Lo miré entre brumas. El continuó:
–¡Mis tíos y mis primos de Egipto, incluso algunos primos lejanos que
vivían y estudiaban en Europa, todos murieron esta mañana a las 0,15 horas!
Tio Kurt no levantaba la voz, pero sus gestos eran elocuentes: estaba
fuera de sí. Traté de calmarlo, de transmitirle mi farmacológica tranquilidad, pero
sólo conseguí ponerme nuevamente nervioso; ¡la furia de tío Kurt era contagiosa!
A pocos pasos de distancia, en el Comedor donde viera a mis padres
muertos, yacían dos ataúdes sobre pares de caballetes; coronas, palmas de
flores, candelabros con velas encendidas, y cruces, completaban los elementos
ceremoniales del funeral católico. Mi padre era conocído en ese pueblo desde la
infancia y mamá desde 1938, de modo que el desfile de vecinos y amigos que
deseaban darle el último adiós era incesante. Muchos, pertenecientes a las
gentes más humildes, pero con quienes siempre contamos para el rudo trabajo
del campo, se quedarían la noche.
Alguien contrató a unas lloronas profesionales de La Merced, famosas por
el sentimiento y fervor que imponían a sus lamentos, las que se dedicaban en
ese momento a representar su función.
Momento terrible aquel, de impotencia, de comprobar la manera en que
nuestros enemigos nos atacaban y de no poder responder en la misma medida.
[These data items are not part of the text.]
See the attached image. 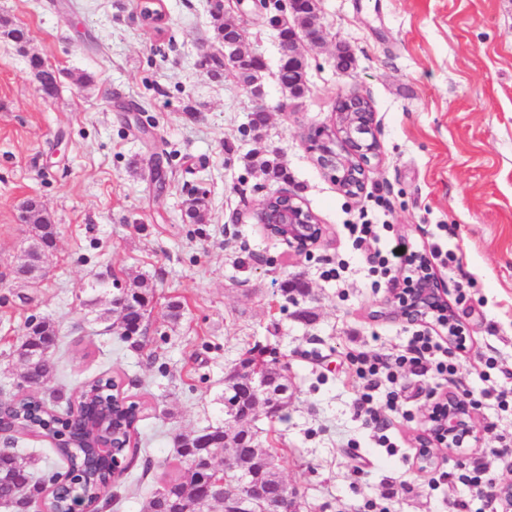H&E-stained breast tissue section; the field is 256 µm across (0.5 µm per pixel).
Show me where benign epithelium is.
I'll use <instances>...</instances> for the list:
<instances>
[{
  "mask_svg": "<svg viewBox=\"0 0 512 512\" xmlns=\"http://www.w3.org/2000/svg\"><path fill=\"white\" fill-rule=\"evenodd\" d=\"M231 30L235 33V40L224 45V64L228 69L235 68L234 55L249 57L242 49L245 40L243 29L234 24ZM36 62L37 67L33 72L37 89L45 96L56 71L39 57ZM333 124L334 132L327 135L319 133L310 138L311 150L316 154L318 166L331 175L339 188L357 197L365 190L367 172L373 167V162L381 160L375 113L367 111L364 99L344 97L337 101ZM266 199H279L283 205L271 210L265 203H260L251 214L254 223L262 225L269 235L284 243L288 249L298 254H309L323 238V225L291 193L274 191L268 193ZM401 267L402 271L415 278L417 288L410 295L400 288L395 289L392 296L379 305L375 316H392L409 324L425 323L430 318L435 328L446 330L448 344H457L458 336L463 334V327L448 307L444 289L427 254L406 252L401 257ZM237 372L240 381L244 382L248 392L253 395V405L246 407L240 399H233L224 408V424L233 426L247 422L260 406L270 413H278L287 407L285 402L264 400L265 392L257 378L258 368L241 365ZM476 409L477 405L469 398L452 390L439 395L428 415L430 426L416 437L417 447L420 448L416 458L418 470L425 472L433 466L437 449L459 448L460 440L476 437ZM72 421L87 436L86 450L90 457L104 461L115 457L114 439L117 434L109 430L107 413L100 412L93 418L76 414ZM252 442L253 438L245 434L243 441L226 448L224 469L221 470L213 460V455L206 451L205 438H200L199 447L185 456L186 463L197 472V478L202 480L199 488L209 493L214 488L230 486L232 494L224 495V512H297L294 497L285 493L268 495L261 486L259 476L238 470V449L249 448ZM54 489L64 499L66 512H89L80 473H73L69 481L54 485ZM489 492L493 502L512 508L511 482L493 484Z\"/></svg>",
  "mask_w": 512,
  "mask_h": 512,
  "instance_id": "7a95c632",
  "label": "benign epithelium"
}]
</instances>
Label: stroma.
Instances as JSON below:
<instances>
[{"instance_id":"1","label":"stroma","mask_w":512,"mask_h":512,"mask_svg":"<svg viewBox=\"0 0 512 512\" xmlns=\"http://www.w3.org/2000/svg\"><path fill=\"white\" fill-rule=\"evenodd\" d=\"M158 26L136 0H0V392L18 391L12 352L27 322L55 323L54 376L36 397L58 413L84 384L109 374L140 407L137 447L101 512H143L156 488L179 478L178 436L224 420V377L264 355L290 387L282 412H259L248 431L275 449L300 512H484L486 498L458 482L487 467L512 481V405L481 400L478 436L416 469L414 438L434 395L455 382L408 375L404 415L380 425L357 413L362 392L349 355L400 354L415 333L372 313L392 281L373 279L347 227L383 225V251L425 252L465 328V388L498 387L488 358L512 366V0H319L321 44L305 45L307 90L286 93L270 12L227 0L224 16L263 56V93L233 73L198 65L219 49L208 0H156ZM350 68L337 69L338 47ZM59 74L43 97L29 66ZM358 96L376 114L381 162L355 198L315 162L308 136L331 128L336 100ZM263 105L260 131L251 113ZM276 158L274 180L253 155ZM207 192L209 220L184 218L191 191ZM298 195L323 224L310 256L289 253L248 218L271 191ZM41 200L57 224L53 272L39 286L12 269L27 235L20 204ZM142 277L153 288L140 348L121 342L100 311ZM301 280L305 292H285ZM181 302L178 322L165 316ZM388 436L391 447L380 446ZM31 459L35 480L68 465L44 439L0 440ZM447 482H439L442 473Z\"/></svg>"}]
</instances>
Cosa sorprendente, el duro tío Kurt se había sentado, finalmente, en otro sofá y
por momentos sollozaba con aflicción. Yo debía recibir el pésame de los
visitantes, de acuerdo a la tradicional costumbre, quienes antes de marcharse
dejaban su nombre anotado en una tarjeta, que les aseguraba recibir más
adelante, en un plazo no mayor de diez días, el agradecimiento postal.
Costumbres, hábitos en práctica desde tiempo inmemorial, de las que no podría
zafarme sin causar un gran escándalo.